Contrary to common belief, Fair Isaacs Corporation does not maintain a database of everyone’s FICO score. Instead, the score is generated by one of the national credit bureaus from which the lender has requested the report. Fair Isaac provides the credit bureaus with software that is used to calculate the score. The software contains an algorithm, a mathematical formula derived from random samples of consumers’ credit information.
In order to obtain your FICO score, you need to pay a fee, currently $19.95. Check out myfico. By law, you can obtain a free copy of your credit report once a year by visiting annualcreditreport or you can request the report by phone or mail:
Toll-free number: 877-322-8228 Mailing address: Annual Credit Report Request Service, P.O. Box 105281, Atlanta, GA 30348-5281 Requests by phone or mail will be processed within 15 days of receipt.
[A note of warning: If you order your report and you see company inquiries listed on there that you do not recognize who’ve requested a copy of your report, you might be the victim of identity theft. The only way for someone to request your report is with your authorization.
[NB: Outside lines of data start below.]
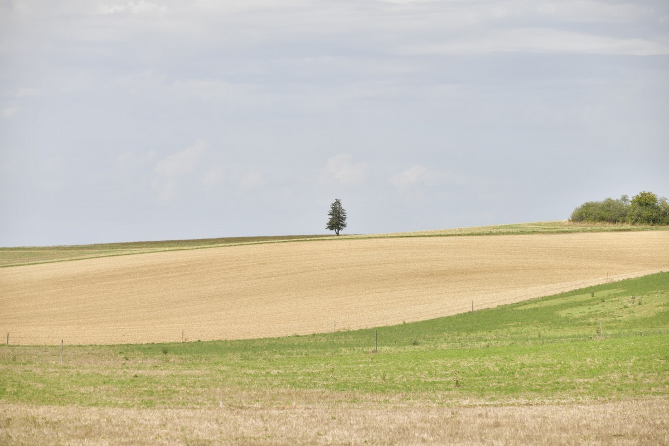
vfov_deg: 9.1
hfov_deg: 13.7
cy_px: 223
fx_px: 2787
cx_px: 334
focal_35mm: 150
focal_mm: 150
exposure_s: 1/800
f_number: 7.1
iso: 250
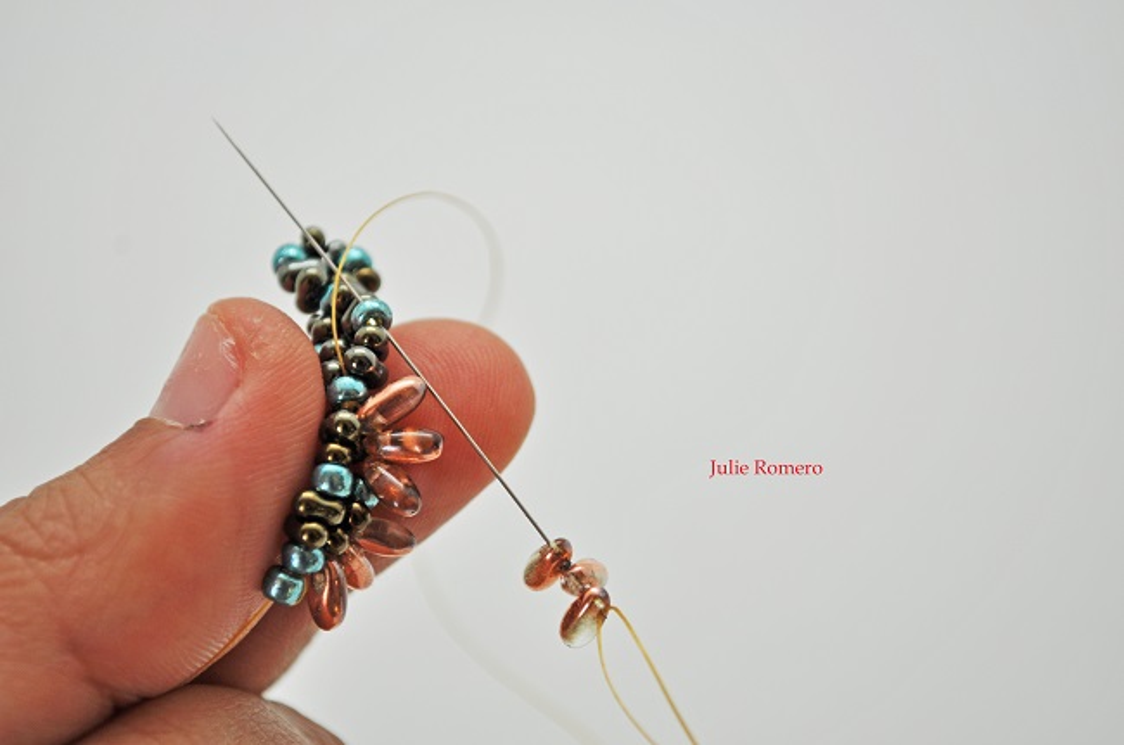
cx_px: 562
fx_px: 2571
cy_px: 372
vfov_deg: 16.5
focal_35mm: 82
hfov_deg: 24.7
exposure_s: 1/125
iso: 200
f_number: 5.6
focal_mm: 55
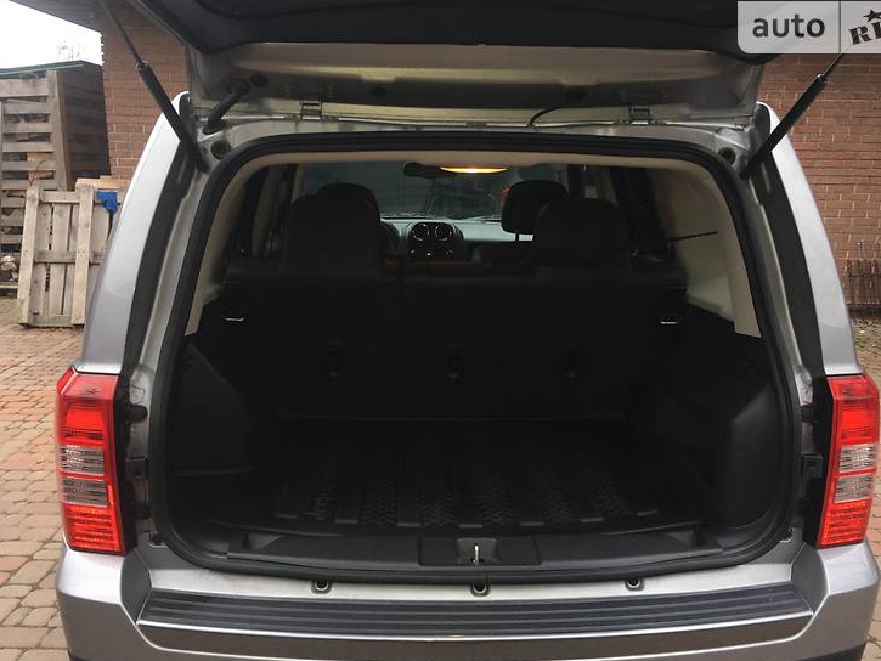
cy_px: 351
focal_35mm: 32
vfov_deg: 44.2
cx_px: 445
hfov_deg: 56.8
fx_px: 815
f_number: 2.2
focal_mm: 4.2
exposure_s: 1/33
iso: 32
If you have not signed a consent/release form authorizing the release of your report to any company listed on there, you need to start digging to find out what is going on. You’ll either want to put a fraud alert or freeze on your report. You only need to notify one of the three credit bureaus, Equifax, TransUnion, or Experian and they will notify the other two bureaus. Because of identity theft, it is very important for you to monitor your credit.
Also, make sure you shred, with a cross-shredder, all your credit card offers and any correspondence that contains your personal identifying information. Crooks engage in “dumpster diving” to obtain your information. Never sign the back of your credit cards or ATM cards. Instead put “Photo ID Required” in the signature block. In this way, if your wallet or purse gets stolen, no one can copy your signature. Make copies of the front and back of any credit cards and ATM cards that you carry. If they get stolen, you know exactly what cards were stolen and you have the telephone numbers to call and the card numbers, so you can cancel them. Remember to report them as soon as possible. You are liable for up $50 on credit cards and up to $500 on ATM cards.]
Having an excellent FICO score does not mean that you are doing well financially. It means that you are managing your debt very well. Your goal is not to build an excellent credit score. Your goal is to build wealth for the use in God’s kingdom. However, don’t go out and wreck your credit score just because.
When you have an excellent FICO score and credit rating, you are more likely to get lower interest rates on homes and other loans. Also, if you are going to rent an apartment or home, your FICO score and credit report are checked. Having a low FICO score might prevent you from being able to rent the apartment or house you want. Additionally, many employers check your FICO score and credit report before they hire you. They are more likely to hire someone with a higher FICO score and good credit. Always remember that if you save money and can pay cash for a home or a car, then a FICO score does not matter, but it does matter for employers.